WHAT YOU WILL DO:
In the Drupal field-length post, copy out the stretch from "Originally I had" through "length remained 255.".

SELECTED PASSAGE:
2

My Drupal installation has a table with a field title of type varchar and length of 255.

For some custom process, I need to increase the length to 500 characters.

I tried doing so with the following code:

function mymodule_schema_alter(&$schema){
    if( isset($schema['field_data_field_document_title']) ){
        db_change_field('field_data_field_document_title', 'field_document_title_value', 'field_document_title_value', 
            array(
                'length' => 11,
            )
        );

    }
}

Originally I had that code in my .module file. When I flushed caches I could verify using the DEVEL module that my field length changed. But in phpmyadmin the field length remained 255.

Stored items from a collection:
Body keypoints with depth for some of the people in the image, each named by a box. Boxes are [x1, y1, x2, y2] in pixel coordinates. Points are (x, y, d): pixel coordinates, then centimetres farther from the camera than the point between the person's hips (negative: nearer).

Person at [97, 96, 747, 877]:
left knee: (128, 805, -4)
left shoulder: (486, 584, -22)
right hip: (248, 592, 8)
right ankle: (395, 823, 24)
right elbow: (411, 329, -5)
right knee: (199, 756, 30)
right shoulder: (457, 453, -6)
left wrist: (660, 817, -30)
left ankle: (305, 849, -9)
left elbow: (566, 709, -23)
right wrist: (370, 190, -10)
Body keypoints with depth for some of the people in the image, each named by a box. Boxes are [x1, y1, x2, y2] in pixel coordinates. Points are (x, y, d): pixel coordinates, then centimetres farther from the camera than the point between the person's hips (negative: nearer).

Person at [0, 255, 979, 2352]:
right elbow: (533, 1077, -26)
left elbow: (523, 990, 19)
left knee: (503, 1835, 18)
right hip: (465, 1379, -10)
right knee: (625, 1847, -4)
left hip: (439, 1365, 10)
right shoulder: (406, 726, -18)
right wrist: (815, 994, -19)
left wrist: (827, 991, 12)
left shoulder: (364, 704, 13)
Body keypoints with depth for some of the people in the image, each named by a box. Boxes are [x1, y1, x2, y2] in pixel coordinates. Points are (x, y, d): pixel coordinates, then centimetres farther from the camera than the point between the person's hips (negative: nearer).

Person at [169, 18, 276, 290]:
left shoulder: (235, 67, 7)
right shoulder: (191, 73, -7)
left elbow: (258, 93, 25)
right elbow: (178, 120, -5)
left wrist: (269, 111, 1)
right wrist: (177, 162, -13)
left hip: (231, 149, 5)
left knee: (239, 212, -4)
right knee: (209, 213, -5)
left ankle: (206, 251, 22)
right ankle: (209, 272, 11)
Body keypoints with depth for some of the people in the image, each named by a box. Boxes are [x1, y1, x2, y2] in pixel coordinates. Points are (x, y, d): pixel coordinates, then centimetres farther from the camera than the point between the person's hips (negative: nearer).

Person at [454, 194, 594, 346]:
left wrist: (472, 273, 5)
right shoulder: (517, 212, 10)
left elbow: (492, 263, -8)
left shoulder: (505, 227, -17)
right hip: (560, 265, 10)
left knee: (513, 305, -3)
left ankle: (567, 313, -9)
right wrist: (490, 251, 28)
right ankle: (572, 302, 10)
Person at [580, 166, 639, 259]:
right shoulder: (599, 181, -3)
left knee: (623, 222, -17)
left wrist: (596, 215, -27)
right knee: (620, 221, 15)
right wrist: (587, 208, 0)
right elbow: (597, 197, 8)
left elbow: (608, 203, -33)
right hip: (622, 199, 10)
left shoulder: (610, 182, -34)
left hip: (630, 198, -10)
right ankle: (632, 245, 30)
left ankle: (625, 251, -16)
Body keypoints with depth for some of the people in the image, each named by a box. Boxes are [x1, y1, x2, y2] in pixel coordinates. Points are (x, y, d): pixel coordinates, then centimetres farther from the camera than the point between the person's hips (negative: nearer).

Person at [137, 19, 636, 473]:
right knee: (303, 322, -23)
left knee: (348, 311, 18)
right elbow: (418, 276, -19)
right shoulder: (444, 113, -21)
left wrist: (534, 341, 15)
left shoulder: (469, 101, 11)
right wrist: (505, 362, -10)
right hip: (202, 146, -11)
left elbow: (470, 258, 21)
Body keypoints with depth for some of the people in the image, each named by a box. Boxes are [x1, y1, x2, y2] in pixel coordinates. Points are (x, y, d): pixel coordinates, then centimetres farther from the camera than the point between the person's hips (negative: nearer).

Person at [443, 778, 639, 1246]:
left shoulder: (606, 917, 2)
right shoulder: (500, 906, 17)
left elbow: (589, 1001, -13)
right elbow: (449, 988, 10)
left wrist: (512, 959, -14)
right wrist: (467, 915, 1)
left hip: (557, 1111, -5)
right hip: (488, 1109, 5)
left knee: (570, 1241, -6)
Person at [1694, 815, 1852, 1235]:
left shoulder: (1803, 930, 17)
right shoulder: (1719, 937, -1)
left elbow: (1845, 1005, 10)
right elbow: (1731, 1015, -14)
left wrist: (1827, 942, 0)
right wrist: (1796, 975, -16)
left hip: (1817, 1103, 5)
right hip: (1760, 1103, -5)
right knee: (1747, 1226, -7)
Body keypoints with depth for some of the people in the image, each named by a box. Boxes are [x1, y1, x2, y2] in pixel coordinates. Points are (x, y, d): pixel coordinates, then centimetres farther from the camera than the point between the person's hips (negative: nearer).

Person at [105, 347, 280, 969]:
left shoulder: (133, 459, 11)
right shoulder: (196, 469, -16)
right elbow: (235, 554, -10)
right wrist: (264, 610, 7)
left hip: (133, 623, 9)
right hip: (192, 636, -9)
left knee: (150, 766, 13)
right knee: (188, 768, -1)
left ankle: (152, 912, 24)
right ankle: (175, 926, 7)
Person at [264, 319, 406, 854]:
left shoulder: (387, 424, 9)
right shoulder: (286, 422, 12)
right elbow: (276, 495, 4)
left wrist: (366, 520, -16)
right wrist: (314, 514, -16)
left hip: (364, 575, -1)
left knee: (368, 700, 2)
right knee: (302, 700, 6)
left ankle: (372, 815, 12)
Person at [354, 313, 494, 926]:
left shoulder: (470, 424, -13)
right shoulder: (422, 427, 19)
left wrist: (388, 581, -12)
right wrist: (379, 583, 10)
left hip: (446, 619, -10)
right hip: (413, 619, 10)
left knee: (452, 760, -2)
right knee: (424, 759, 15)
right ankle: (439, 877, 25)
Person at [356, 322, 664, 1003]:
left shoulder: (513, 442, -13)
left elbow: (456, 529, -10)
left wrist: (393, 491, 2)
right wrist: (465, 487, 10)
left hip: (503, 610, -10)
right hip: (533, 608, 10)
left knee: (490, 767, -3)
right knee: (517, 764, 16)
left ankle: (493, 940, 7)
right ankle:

EXERCISE ANSWER:
Originally I had that code in my .module file. When I flushed caches I could verify using the DEVEL module that my field length changed. But in phpmyadmin the field length remained 255.